Searching for that elusive rest

During January and February, I will be using this space to interact with the ideas put forward in David Zahl’s book Seculosity: How career, parenting, technology, food, politics, and romance became our new religion and what to do about it. Chapter 6 is entitled “The seculosity of leisure.”

As a parent to four children, I have noticed that one thing that has clearly changed over the generations has been play and leisure time. With every generation, it feels as if play has become less free and more structured. Instead of sending your children out to do whatever with their neighborhood friends and expecting them home by supper, now almost every activity is scheduled, with any downtime becoming increasing tethered to an electronic device. When children are finally faced with real downtime without electronics, you can almost guarantee that the first words out of their mouth will be, “I’m bored.”

But children are not the only ones who have experienced a change in play and leisure time. David Zahl, in his book Seculosity, argues that as our culture removes God more and more from our lives, leisure time for adults has taken on increasingly religious undertones, serving as yet another means by which we can feel like we are “enough,” valuable, worth something. For instance, Zahl points to the modern gym and exercise options such as SoulCycle, CrossFit, and hot yoga, which pull together a community to go through their exercise rituals in an attempt to enter “the zone,” that state of endorphin-induced transcendence and transform not just the body but the entire person. This is exercise as salvation, promising to deliver us from our ordinary existence to a higher plane of living.

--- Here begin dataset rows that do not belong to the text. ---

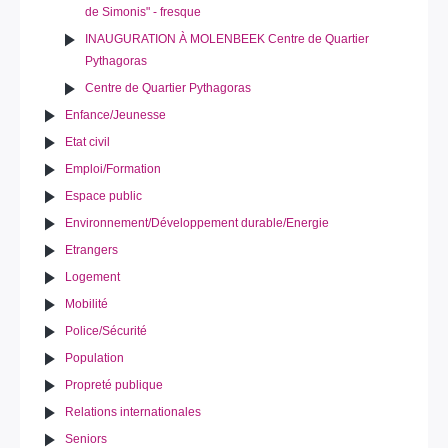
de Simonis" - fresque
INAUGURATION À MOLENBEEK Centre de Quartier
Pythagoras
Centre de Quartier Pythagoras
Enfance/Jeunesse
Etat civil
Emploi/Formation
Espace public
Environnement/Développement durable/Energie
Etrangers
Logement
Mobilité
Police/Sécurité
Population
Propreté publique
Relations internationales
Seniors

Another example is the modern obsession with meditation and mindfulness. In its original form, it was a practice designed to help someone live with awareness in the present moment so as to not be overwhelmed by suffering and stress. In our modern-day hands, however, it has become for many people something to be tracked, measured, and performed, yet another thing to feel guilty about if we are not doing it often enough or correctly. As Zahl writes, “What starts out as a respite turns into a ladder.”

Incredibly, even sleep has become something not just to be enjoyed as a natural part of life, but something that we need to get more of so that we can be more productive in our waking hours. Rest is just a prelude to more work, something to stress over if we are not getting enough of it, instead of functioning as a respite from stress.

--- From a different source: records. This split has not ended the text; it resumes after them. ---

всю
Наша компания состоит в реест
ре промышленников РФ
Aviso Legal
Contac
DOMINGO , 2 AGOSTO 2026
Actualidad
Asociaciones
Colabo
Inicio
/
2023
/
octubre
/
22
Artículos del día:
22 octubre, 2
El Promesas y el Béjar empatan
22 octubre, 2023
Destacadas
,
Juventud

So what are we to do about this predicament? As Martin Luther put it, “It is impossible to gain peace of conscience by the methods and means of the world. Experience proves this. Various holy orders have been launched for the purpose of securing peace of conscience through religious exercises, but they proved failures because such devices only increase doubt and despair. We find no rest for our weary bones unless we cling to the word of grace.” Apart from the grace of God, we instinctively turn almost everything, even our play and leisure time, into a pursuit of our own “enoughness.” But there is a better way:
 
Hebrews 4:9-11 -There remains, then, a Sabbath-rest for the people of God; for anyone who enters God's rest also rests from his own work, just as God did from his. Let us, therefore, make every effort to enter that rest    

In the life, death, and resurrection of Jesus, a way to be right with God, to know that we are “enough,” that we are valuable, is provided to us free of charge. In this grace of God, we can find true rest for our soul. And out of that rest, we can simply enjoy play and leisure as a good gift from God and not as another means to our own justification.